** Goals **
**A.** Reproduce the passage about Elizabeth Moon's BBC radio appearance word for word, from "So yeah, in" to "applied at birth.".
**B.** Pick up the account of Elizabeth Moon's BBC radio idea after its final sentence and keep writing it.

Elizabeth Moon, a well-known science fiction and fantasy writer, got invited as a guest on a BBC radio show called The Forum. Mostly it’s a discussion show, but there’s also a feature where each guest should come up with some crazy, wacky idea and talk about it for 60 seconds. This portion of the show is “The Sixty Second Idea.”
So yeah, in typical geeky style, because she was thinking about the identification of dead and unconscious persons, probably because she works with horses tattooed with numbers in the mouth to prevent theft and fraud, and probably because the story of a lost and unidentified child is at the heart of her first and current fantasy novel series, she picked the crazy idea of a universal ID system for humans, with the ID applied at birth.
What she didn’t realize was that The Sixty Second Idea is also a promotional feature on the BBC radio websites. On the webpage, these are presented not as crazy theoreticals shot out there for fun and funniness, but as things seriously advocated and pushed by the person. And of course they picked a scary graphic and so forth.

** Stored data **
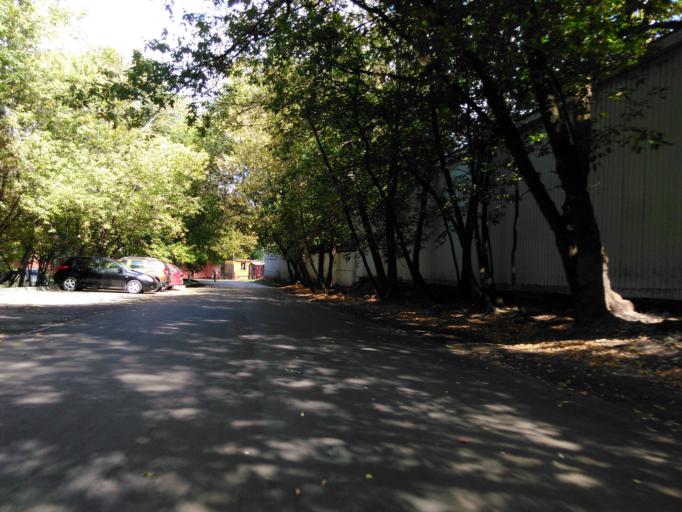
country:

** Answers by task **
**A.**
So yeah, in typical geeky style, because she was thinking about the identification of dead and unconscious persons, probably because she works with horses tattooed with numbers in the mouth to prevent theft and fraud, and probably because the story of a lost and unidentified child is at the heart of her first and current fantasy novel series, she picked the crazy idea of a universal ID system for humans, with the ID applied at birth.

**B.**
So now, the sensible and libertarianish Ms. Moon is being presented on Slashdot as some kind of totalitarian wannabe. And of course someone has quoted Revelation. Of course they have.
Argh argh argh argh argh. I hate this kind of thing. And I especially hate it when fellow geeks can’t detect when a geek has been put in a bad situation by not sussing out what the mundanes want to do. I’m a different brand of geek. I’m pretty socially oblivious, but this is one of the few areas when I can tell what’s going on with people. Sort of Murphy’s Law vision. I’m Epimetheus for certain categories of fan kerfuffle.
Oh, well. What can’t be cured must be endured.
One of the ironclad social laws of all humanity, geek or not, is that nobody really wants to hear you throw out a really wild idea, and they will always blame you for it and assign ownership of it to you, and they will come up with a worse version in their own head and still assign ownership to you. Anything that happens that is vaguely connected to the idea will also be your fault. Forever.
This doesn’t mean that you shouldn’t come up with wild ideas or throw them out into the world. But it does mean that you should always expect to be attacked for them. Even more, if it turns out to be a good idea.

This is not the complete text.